**GOAL:** Reproduce verbatim the portion of the question on estimating the area under a curve that begins with the words containing "ypoints = runif(n, 0, 3)" and ends with "return(3*(count/n))".

**TEXT PASSAGE:**
## Begin

So, I've written this code that should effectively estimate the area under the curve of the function defined as h(x). My problem is that i need to be able to estimate the area to within 6 decimal places, but the algorithm i've defined in estimateN seems to be using too heavy for my machine. Essentially the question is how can i make the following code more efficient? Is there a way i can get rid of that loop?
h = function(x) {
return(1+(x^9)+(x^3))
}
estimateN = function(n) {
count = 0
k = 1
xpoints = runif(n, 0, 1)
ypoints = runif(n, 0, 3)
while(k <= n){
if(ypoints[k]<=h(xpoints[k]))
count = count+1
k = k+1
}
#because of the range that im using for y
return(3*(count/n))
}
#uses the fact that err<=1/sqrt(n) to determine size of dataset
estimate_to = function(i) {
n = (10^i)^2
print(paste(n, " repetitions: ", estimateN(n)))
}
estimate_to(6)
Replace this code:
count = 0
k = 1
while(k <= n){
if(ypoints[k]<=h(xpoints[k]))

## End

**COLLECTED MATERIAL:**
## Begin

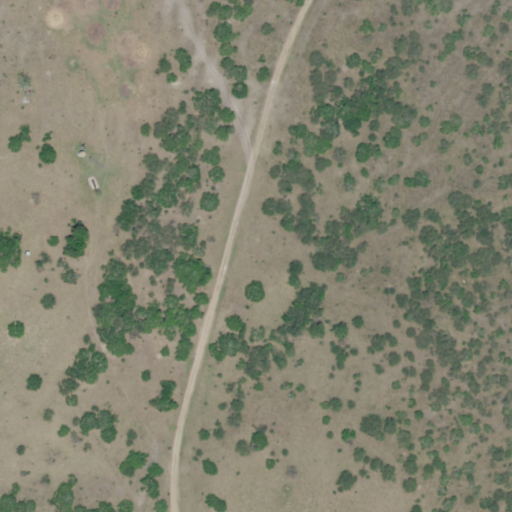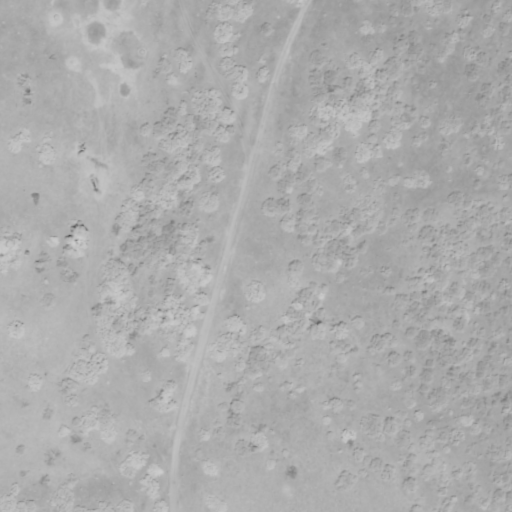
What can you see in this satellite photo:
road: (226, 251)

## End

**COMPLETE OUTPUT:**
ypoints = runif(n, 0, 3)
while(k <= n){
if(ypoints[k]<=h(xpoints[k]))
count = count+1
k = k+1
}
#because of the range that im using for y
return(3*(count/n))